▸ WHAT NEEDS TO BE DONE
In the entries that follow, which lines hold the string "Urinary"? List them.

▸ EXTRACTED DATA

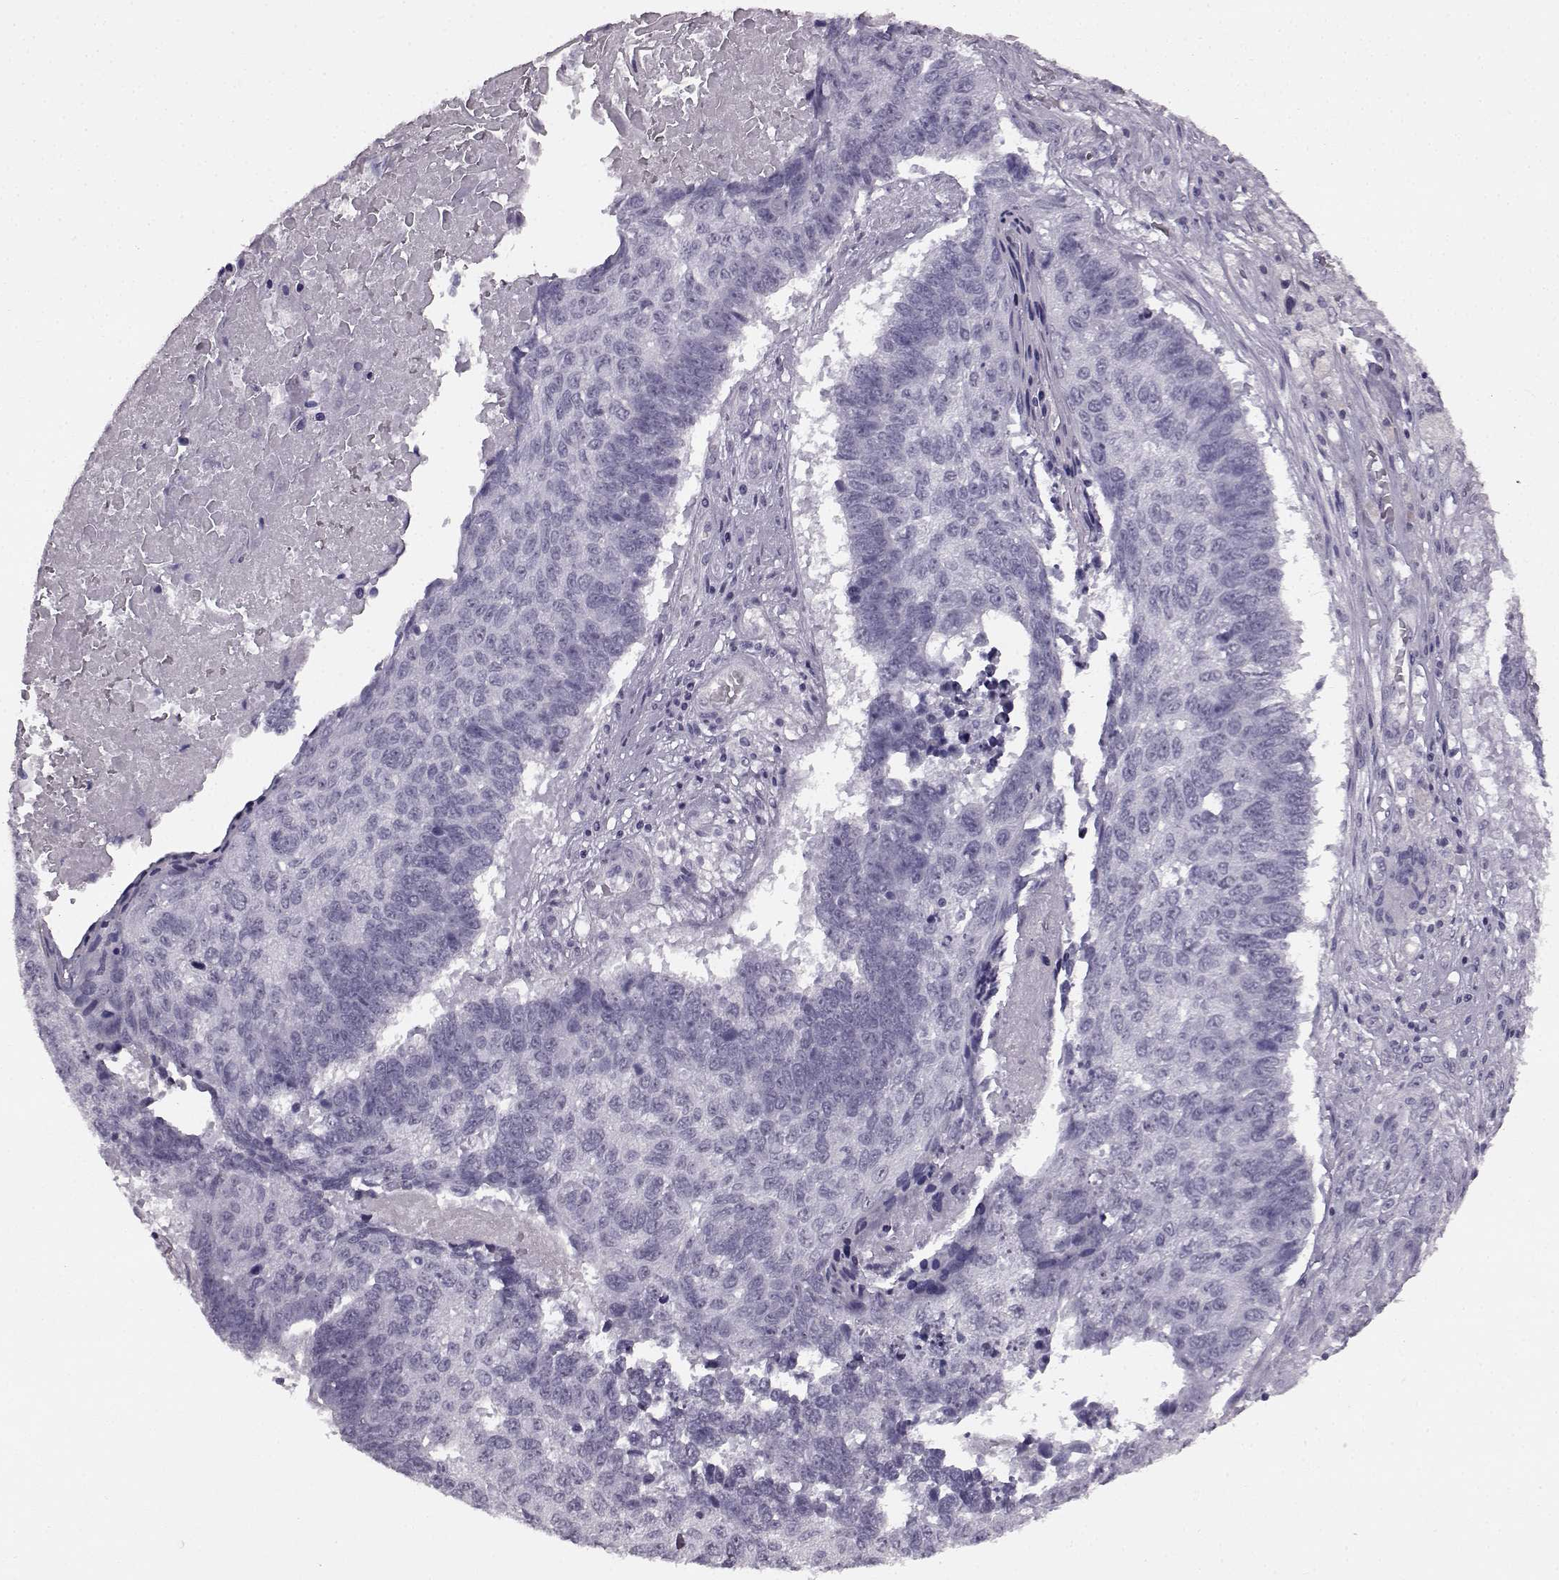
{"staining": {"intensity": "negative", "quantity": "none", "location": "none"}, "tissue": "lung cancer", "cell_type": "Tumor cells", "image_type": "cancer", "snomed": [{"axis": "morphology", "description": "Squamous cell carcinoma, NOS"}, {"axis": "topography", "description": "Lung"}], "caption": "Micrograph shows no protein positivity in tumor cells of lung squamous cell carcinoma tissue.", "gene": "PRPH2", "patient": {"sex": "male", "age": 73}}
==
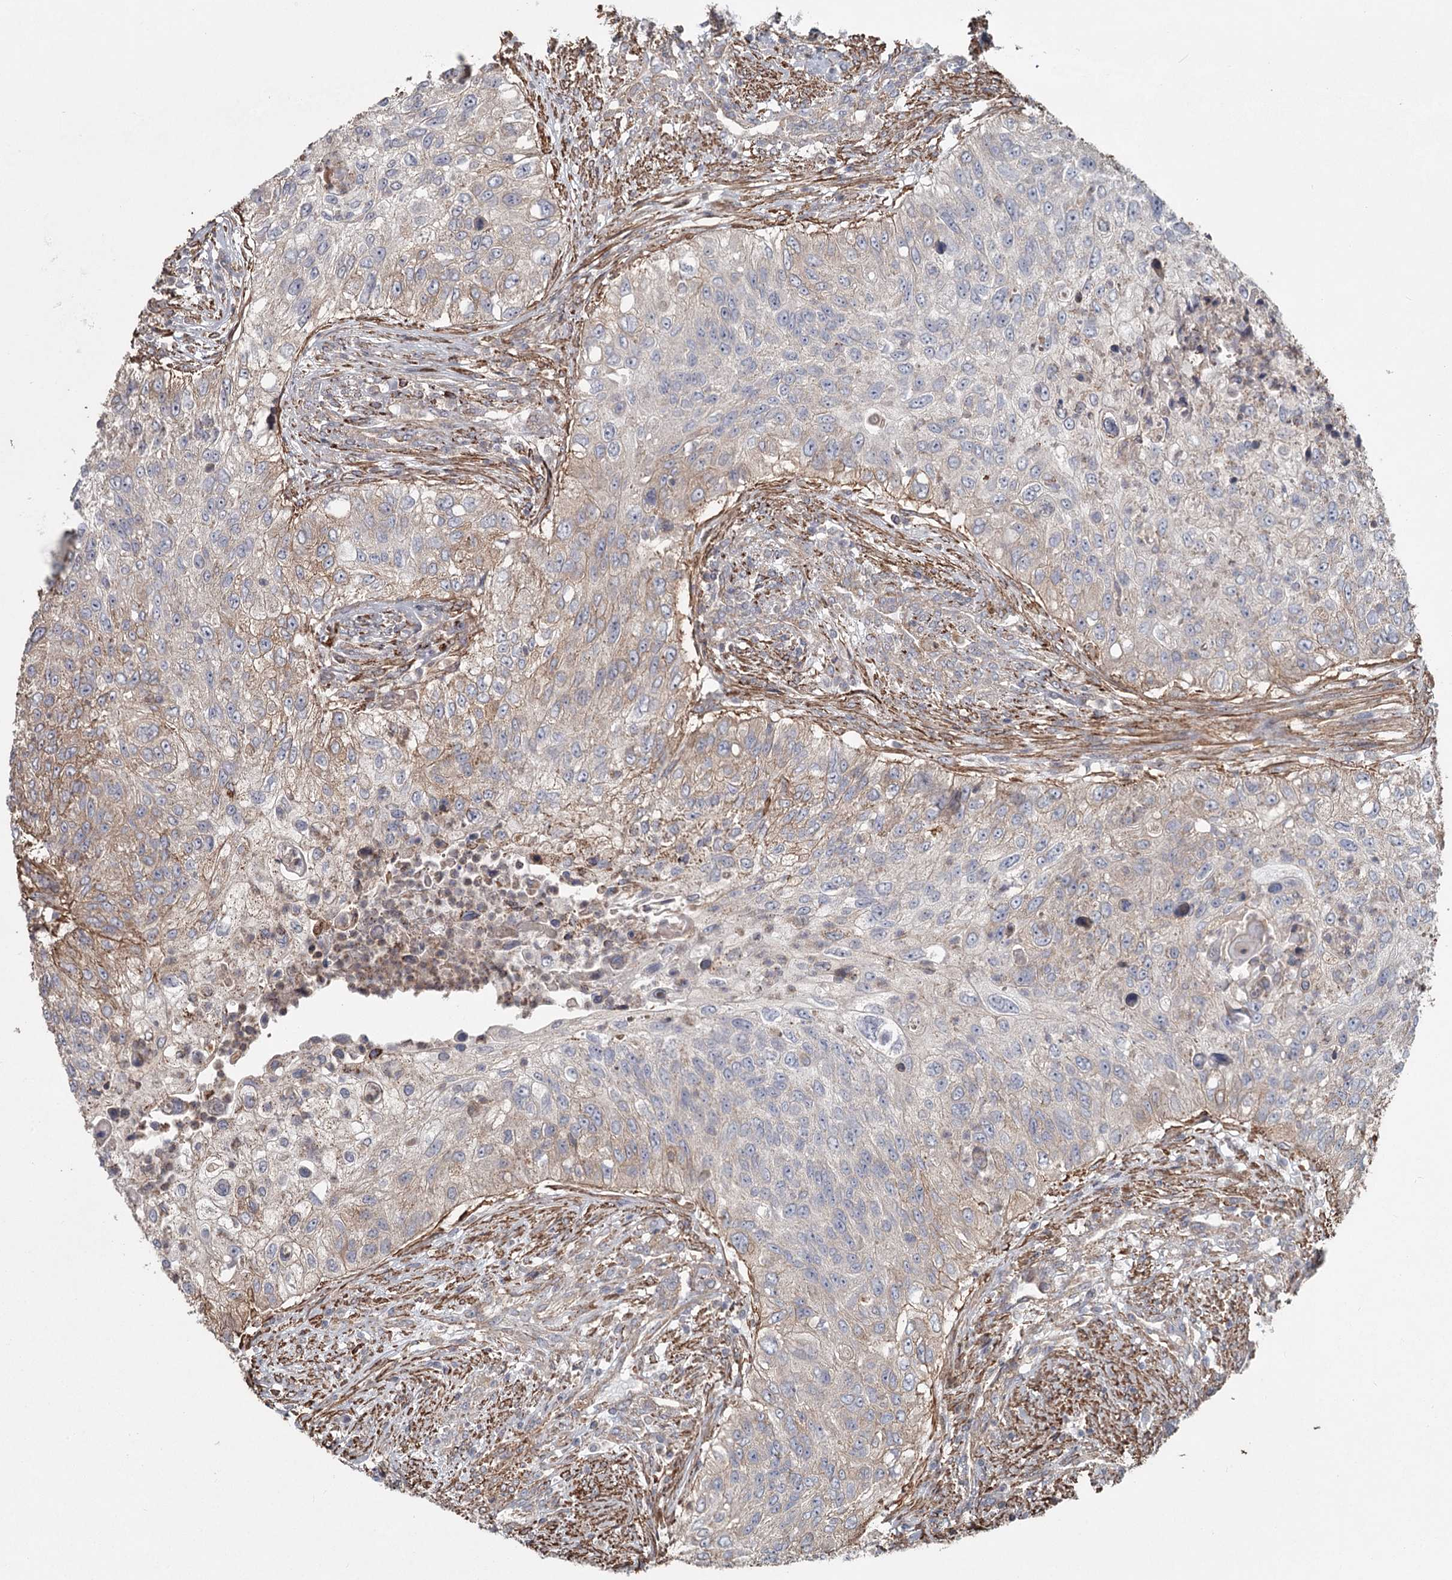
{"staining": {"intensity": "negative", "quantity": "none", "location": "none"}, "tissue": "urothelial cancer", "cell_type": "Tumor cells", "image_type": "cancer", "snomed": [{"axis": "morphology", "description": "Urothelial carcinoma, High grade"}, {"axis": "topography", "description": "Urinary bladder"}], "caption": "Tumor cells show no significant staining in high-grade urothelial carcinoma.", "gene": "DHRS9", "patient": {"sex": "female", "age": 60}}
* * *
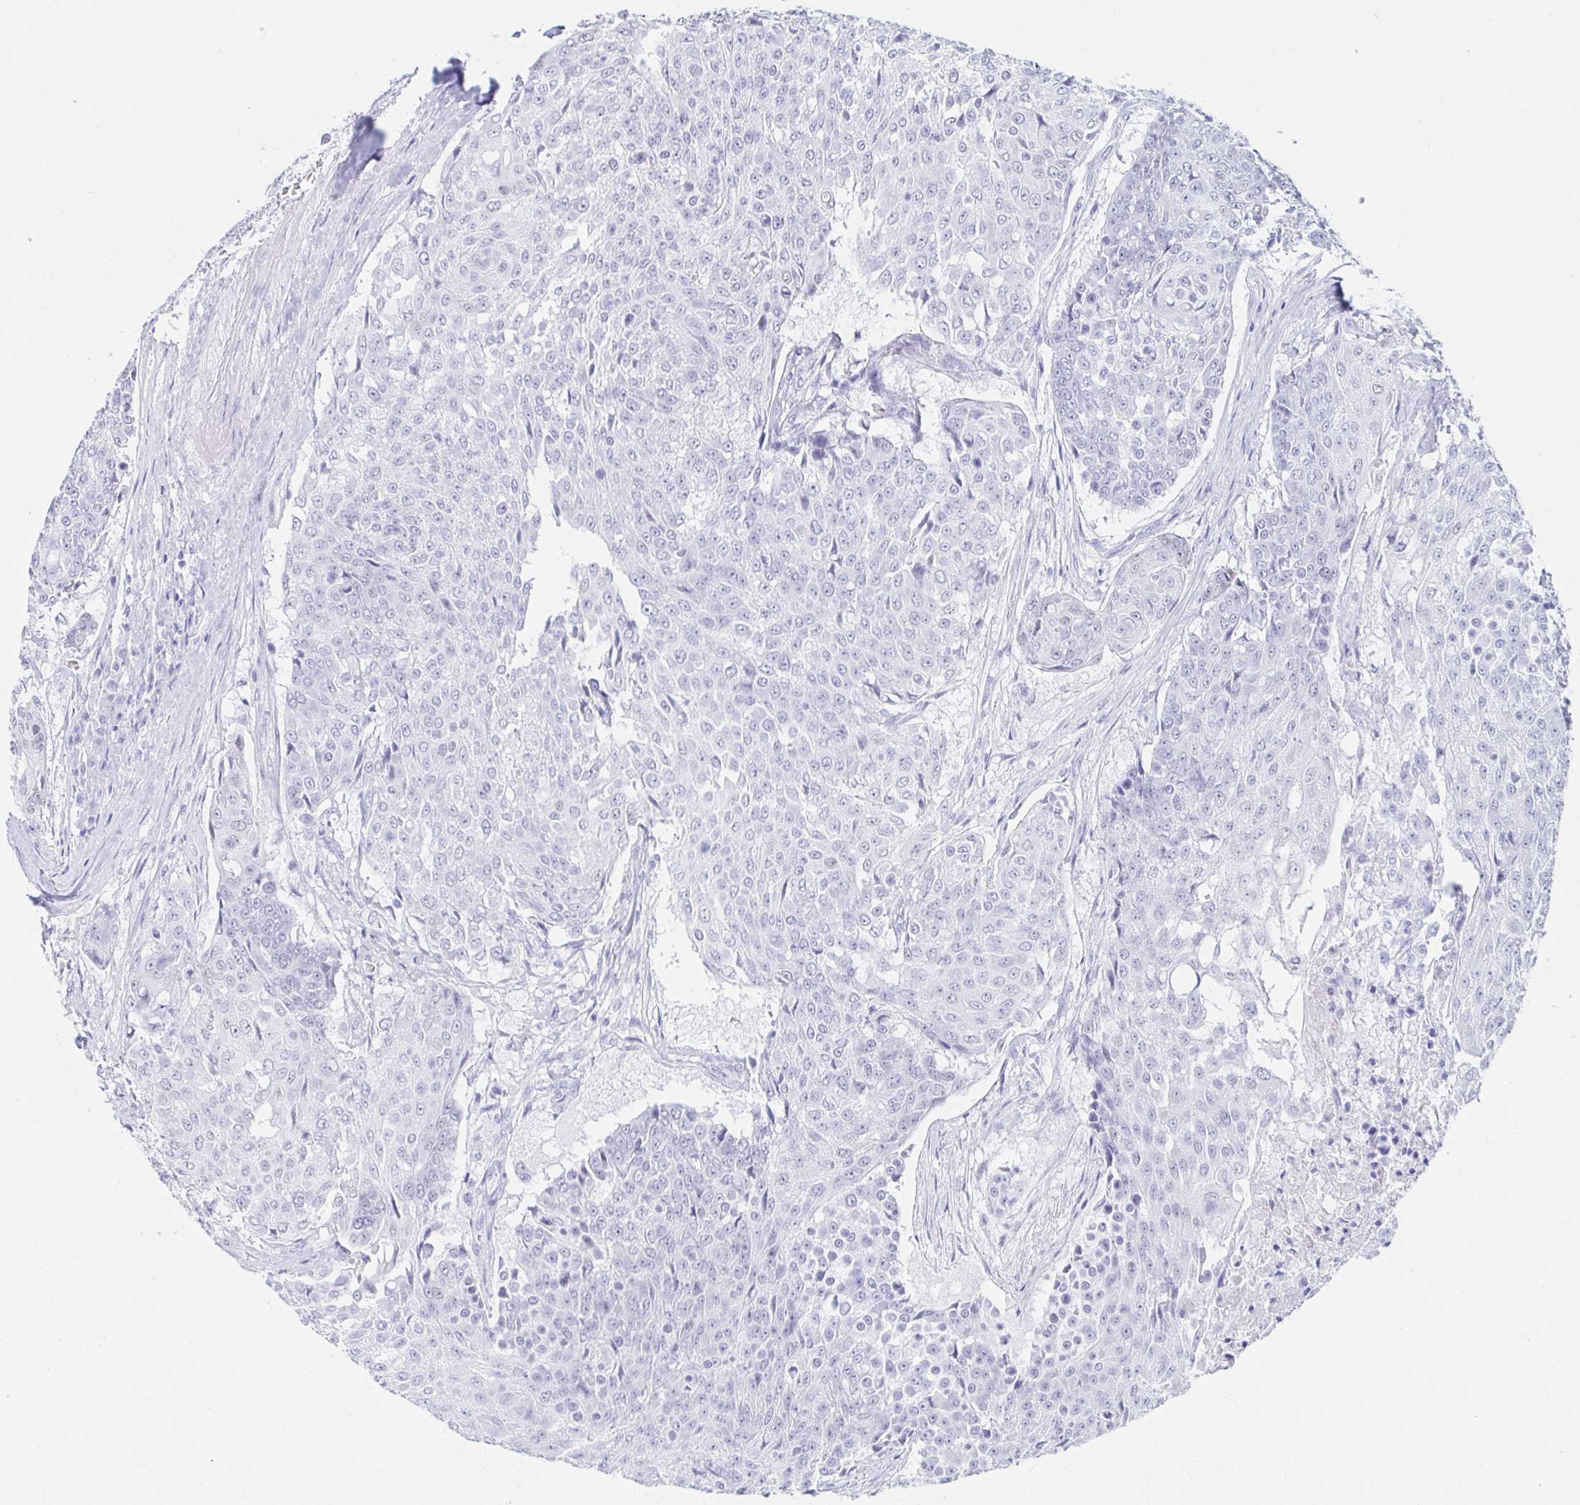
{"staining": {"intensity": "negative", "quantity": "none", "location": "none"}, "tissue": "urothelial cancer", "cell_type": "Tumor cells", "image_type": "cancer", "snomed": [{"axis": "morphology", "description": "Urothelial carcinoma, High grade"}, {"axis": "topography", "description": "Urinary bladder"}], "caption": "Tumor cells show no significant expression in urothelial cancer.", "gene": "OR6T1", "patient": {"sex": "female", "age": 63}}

▸ SOLUTION FOR THIS TASK
{"staining": {"intensity": "negative", "quantity": "none", "location": "none"}, "tissue": "urothelial cancer", "cell_type": "Tumor cells", "image_type": "cancer", "snomed": [{"axis": "morphology", "description": "Urothelial carcinoma, High grade"}, {"axis": "topography", "description": "Urinary bladder"}], "caption": "Tumor cells show no significant staining in high-grade urothelial carcinoma.", "gene": "DHRS9", "patient": {"sex": "female", "age": 60}}
{"staining": {"intensity": "negative", "quantity": "none", "location": "none"}, "tissue": "urothelial cancer", "cell_type": "Tumor cells", "image_type": "cancer", "snomed": [{"axis": "morphology", "description": "Urothelial carcinoma, High grade"}, {"axis": "topography", "description": "Urinary bladder"}], "caption": "Tumor cells show no significant expression in urothelial cancer.", "gene": "OR6T1", "patient": {"sex": "female", "age": 63}}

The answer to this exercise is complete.